**Exercise aim**
All the data should be transcribed exactly, with every line kept.

[Source texts of formatted documents]
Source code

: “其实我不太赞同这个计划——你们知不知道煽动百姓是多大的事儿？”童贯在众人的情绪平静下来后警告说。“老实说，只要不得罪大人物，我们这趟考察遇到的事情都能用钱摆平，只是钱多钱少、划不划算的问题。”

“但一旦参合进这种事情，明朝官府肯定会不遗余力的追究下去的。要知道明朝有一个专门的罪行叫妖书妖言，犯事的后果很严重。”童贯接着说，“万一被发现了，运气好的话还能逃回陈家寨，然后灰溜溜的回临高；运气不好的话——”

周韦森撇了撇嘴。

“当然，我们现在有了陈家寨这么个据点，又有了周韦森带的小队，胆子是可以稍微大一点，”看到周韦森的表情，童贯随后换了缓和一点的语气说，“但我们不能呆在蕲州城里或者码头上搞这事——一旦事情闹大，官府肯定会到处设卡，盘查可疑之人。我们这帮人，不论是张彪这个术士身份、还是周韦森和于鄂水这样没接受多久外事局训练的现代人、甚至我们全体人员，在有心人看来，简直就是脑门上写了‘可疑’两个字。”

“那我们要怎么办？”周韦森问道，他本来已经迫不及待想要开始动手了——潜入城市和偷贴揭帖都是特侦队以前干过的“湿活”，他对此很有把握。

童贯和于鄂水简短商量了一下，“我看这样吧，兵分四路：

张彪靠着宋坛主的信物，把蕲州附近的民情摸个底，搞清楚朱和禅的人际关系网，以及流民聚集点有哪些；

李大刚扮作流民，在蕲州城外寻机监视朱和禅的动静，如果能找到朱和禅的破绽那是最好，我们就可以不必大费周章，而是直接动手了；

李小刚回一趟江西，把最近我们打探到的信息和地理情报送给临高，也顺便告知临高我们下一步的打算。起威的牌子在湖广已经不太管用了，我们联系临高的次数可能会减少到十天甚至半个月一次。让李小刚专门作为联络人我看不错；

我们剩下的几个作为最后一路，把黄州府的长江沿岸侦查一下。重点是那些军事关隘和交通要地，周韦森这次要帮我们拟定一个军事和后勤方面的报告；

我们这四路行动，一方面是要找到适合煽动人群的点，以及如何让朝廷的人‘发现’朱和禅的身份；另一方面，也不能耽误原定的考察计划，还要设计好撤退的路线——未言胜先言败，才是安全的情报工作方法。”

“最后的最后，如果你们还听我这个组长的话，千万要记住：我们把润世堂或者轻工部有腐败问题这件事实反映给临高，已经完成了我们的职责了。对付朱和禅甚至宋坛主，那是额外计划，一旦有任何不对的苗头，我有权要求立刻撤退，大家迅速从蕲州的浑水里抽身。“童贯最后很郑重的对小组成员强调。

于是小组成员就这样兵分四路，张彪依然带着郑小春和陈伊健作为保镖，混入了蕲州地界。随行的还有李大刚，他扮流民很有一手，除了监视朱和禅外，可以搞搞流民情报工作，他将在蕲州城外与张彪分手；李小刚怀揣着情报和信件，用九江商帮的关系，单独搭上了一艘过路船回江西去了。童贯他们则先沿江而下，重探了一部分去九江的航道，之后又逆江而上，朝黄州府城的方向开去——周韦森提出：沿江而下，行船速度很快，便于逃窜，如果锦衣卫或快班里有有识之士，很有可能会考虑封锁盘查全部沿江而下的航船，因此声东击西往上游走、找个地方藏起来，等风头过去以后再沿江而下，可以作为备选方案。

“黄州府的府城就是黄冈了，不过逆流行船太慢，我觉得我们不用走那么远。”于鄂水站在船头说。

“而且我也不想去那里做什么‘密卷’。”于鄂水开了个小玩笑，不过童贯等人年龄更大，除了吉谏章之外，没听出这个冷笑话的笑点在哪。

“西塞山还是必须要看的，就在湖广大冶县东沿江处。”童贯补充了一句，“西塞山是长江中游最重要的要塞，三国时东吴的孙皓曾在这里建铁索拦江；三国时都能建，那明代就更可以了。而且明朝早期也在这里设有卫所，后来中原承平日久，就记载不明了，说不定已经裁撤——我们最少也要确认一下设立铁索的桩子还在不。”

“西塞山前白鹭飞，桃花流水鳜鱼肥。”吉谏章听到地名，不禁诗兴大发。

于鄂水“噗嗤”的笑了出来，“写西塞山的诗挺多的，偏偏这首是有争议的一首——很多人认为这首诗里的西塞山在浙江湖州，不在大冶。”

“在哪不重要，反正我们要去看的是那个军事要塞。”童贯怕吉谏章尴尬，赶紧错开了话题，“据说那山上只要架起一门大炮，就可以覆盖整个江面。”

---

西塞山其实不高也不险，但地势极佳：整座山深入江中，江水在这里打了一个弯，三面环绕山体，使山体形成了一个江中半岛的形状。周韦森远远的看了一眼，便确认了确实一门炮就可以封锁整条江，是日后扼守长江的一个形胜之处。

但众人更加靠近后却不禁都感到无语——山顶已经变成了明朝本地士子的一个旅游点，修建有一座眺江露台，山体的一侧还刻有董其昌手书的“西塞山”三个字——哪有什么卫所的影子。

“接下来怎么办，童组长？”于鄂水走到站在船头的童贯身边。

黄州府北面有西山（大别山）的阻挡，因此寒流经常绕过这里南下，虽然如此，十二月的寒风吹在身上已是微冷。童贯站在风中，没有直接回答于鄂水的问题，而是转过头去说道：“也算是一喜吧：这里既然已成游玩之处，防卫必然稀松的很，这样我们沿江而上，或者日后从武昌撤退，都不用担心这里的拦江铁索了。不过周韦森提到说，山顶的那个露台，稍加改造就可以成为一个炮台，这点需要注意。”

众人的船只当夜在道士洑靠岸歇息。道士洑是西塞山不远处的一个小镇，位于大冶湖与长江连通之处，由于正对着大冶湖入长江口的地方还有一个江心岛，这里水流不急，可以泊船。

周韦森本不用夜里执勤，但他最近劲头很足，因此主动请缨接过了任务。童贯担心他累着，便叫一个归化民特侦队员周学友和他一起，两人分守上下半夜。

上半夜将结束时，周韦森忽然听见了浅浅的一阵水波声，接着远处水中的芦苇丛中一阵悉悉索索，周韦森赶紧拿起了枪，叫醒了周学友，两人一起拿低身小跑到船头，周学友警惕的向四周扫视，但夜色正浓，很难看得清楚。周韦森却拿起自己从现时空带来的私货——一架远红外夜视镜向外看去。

**Answer box**
Source code

: “其实我不太赞同这个计划——你们知不知道煽动百姓是多大的事儿？”童贯在众人的情绪平静下来后警告说。“老实说，只要不得罪大人物，我们这趟考察遇到的事情都能用钱摆平，只是钱多钱少、划不划算的问题。”

“但一旦参合进这种事情，明朝官府肯定会不遗余力的追究下去的。要知道明朝有一个专门的罪行叫妖书妖言，犯事的后果很严重。”童贯接着说，“万一被发现了，运气好的话还能逃回陈家寨，然后灰溜溜的回临高；运气不好的话——”

周韦森撇了撇嘴。

“当然，我们现在有了陈家寨这么个据点，又有了周韦森带的小队，胆子是可以稍微大一点，”看到周韦森的表情，童贯随后换了缓和一点的语气说，“但我们不能呆在蕲州城里或者码头上搞这事——一旦事情闹大，官府肯定会到处设卡，盘查可疑之人。我们这帮人，不论是张彪这个术士身份、还是周韦森和于鄂水这样没接受多久外事局训练的现代人、甚至我们全体人员，在有心人看来，简直就是脑门上写了‘可疑’两个字。”

“那我们要怎么办？”周韦森问道，他本来已经迫不及待想要开始动手了——潜入城市和偷贴揭帖都是特侦队以前干过的“湿活”，他对此很有把握。

童贯和于鄂水简短商量了一下，“我看这样吧，兵分四路：

张彪靠着宋坛主的信物，把蕲州附近的民情摸个底，搞清楚朱和禅的人际关系网，以及流民聚集点有哪些；

李大刚扮作流民，在蕲州城外寻机监视朱和禅的动静，如果能找到朱和禅的破绽那是最好，我们就可以不必大费周章，而是直接动手了；

李小刚回一趟江西，把最近我们打探到的信息和地理情报送给临高，也顺便告知临高我们下一步的打算。起威的牌子在湖广已经不太管用了，我们联系临高的次数可能会减少到十天甚至半个月一次。让李小刚专门作为联络人我看不错；

我们剩下的几个作为最后一路，把黄州府的长江沿岸侦查一下。重点是那些军事关隘和交通要地，周韦森这次要帮我们拟定一个军事和后勤方面的报告；

我们这四路行动，一方面是要找到适合煽动人群的点，以及如何让朝廷的人‘发现’朱和禅的身份；另一方面，也不能耽误原定的考察计划，还要设计好撤退的路线——未言胜先言败，才是安全的情报工作方法。”

“最后的最后，如果你们还听我这个组长的话，千万要记住：我们把润世堂或者轻工部有腐败问题这件事实反映给临高，已经完成了我们的职责了。对付朱和禅甚至宋坛主，那是额外计划，一旦有任何不对的苗头，我有权要求立刻撤退，大家迅速从蕲州的浑水里抽身。“童贯最后很郑重的对小组成员强调。

于是小组成员就这样兵分四路，张彪依然带着郑小春和陈伊健作为保镖，混入了蕲州地界。随行的还有李大刚，他扮流民很有一手，除了监视朱和禅外，可以搞搞流民情报工作，他将在蕲州城外与张彪分手；李小刚怀揣着情报和信件，用九江商帮的关系，单独搭上了一艘过路船回江西去了。童贯他们则先沿江而下，重探了一部分去九江的航道，之后又逆江而上，朝黄州府城的方向开去——周韦森提出：沿江而下，行船速度很快，便于逃窜，如果锦衣卫或快班里有有识之士，很有可能会考虑封锁盘查全部沿江而下的航船，因此声东击西往上游走、找个地方藏起来，等风头过去以后再沿江而下，可以作为备选方案。

“黄州府的府城就是黄冈了，不过逆流行船太慢，我觉得我们不用走那么远。”于鄂水站在船头说。

“而且我也不想去那里做什么‘密卷’。”于鄂水开了个小玩笑，不过童贯等人年龄更大，除了吉谏章之外，没听出这个冷笑话的笑点在哪。

“西塞山还是必须要看的，就在湖广大冶县东沿江处。”童贯补充了一句，“西塞山是长江中游最重要的要塞，三国时东吴的孙皓曾在这里建铁索拦江；三国时都能建，那明代就更可以了。而且明朝早期也在这里设有卫所，后来中原承平日久，就记载不明了，说不定已经裁撤——我们最少也要确认一下设立铁索的桩子还在不。”

“西塞山前白鹭飞，桃花流水鳜鱼肥。”吉谏章听到地名，不禁诗兴大发。

于鄂水“噗嗤”的笑了出来，“写西塞山的诗挺多的，偏偏这首是有争议的一首——很多人认为这首诗里的西塞山在浙江湖州，不在大冶。”

“在哪不重要，反正我们要去看的是那个军事要塞。”童贯怕吉谏章尴尬，赶紧错开了话题，“据说那山上只要架起一门大炮，就可以覆盖整个江面。”

---

西塞山其实不高也不险，但地势极佳：整座山深入江中，江水在这里打了一个弯，三面环绕山体，使山体形成了一个江中半岛的形状。周韦森远远的看了一眼，便确认了确实一门炮就可以封锁整条江，是日后扼守长江的一个形胜之处。

但众人更加靠近后却不禁都感到无语——山顶已经变成了明朝本地士子的一个旅游点，修建有一座眺江露台，山体的一侧还刻有董其昌手书的“西塞山”三个字——哪有什么卫所的影子。

“接下来怎么办，童组长？”于鄂水走到站在船头的童贯身边。

黄州府北面有西山（大别山）的阻挡，因此寒流经常绕过这里南下，虽然如此，十二月的寒风吹在身上已是微冷。童贯站在风中，没有直接回答于鄂水的问题，而是转过头去说道：“也算是一喜吧：这里既然已成游玩之处，防卫必然稀松的很，这样我们沿江而上，或者日后从武昌撤退，都不用担心这里的拦江铁索了。不过周韦森提到说，山顶的那个露台，稍加改造就可以成为一个炮台，这点需要注意。”

众人的船只当夜在道士洑靠岸歇息。道士洑是西塞山不远处的一个小镇，位于大冶湖与长江连通之处，由于正对着大冶湖入长江口的地方还有一个江心岛，这里水流不急，可以泊船。

周韦森本不用夜里执勤，但他最近劲头很足，因此主动请缨接过了任务。童贯担心他累着，便叫一个归化民特侦队员周学友和他一起，两人分守上下半夜。

上半夜将结束时，周韦森忽然听见了浅浅的一阵水波声，接着远处水中的芦苇丛中一阵悉悉索索，周韦森赶紧拿起了枪，叫醒了周学友，两人一起拿低身小跑到船头，周学友警惕的向四周扫视，但夜色正浓，很难看得清楚。周韦森却拿起自己从现时空带来的私货——一架远红外夜视镜向外看去。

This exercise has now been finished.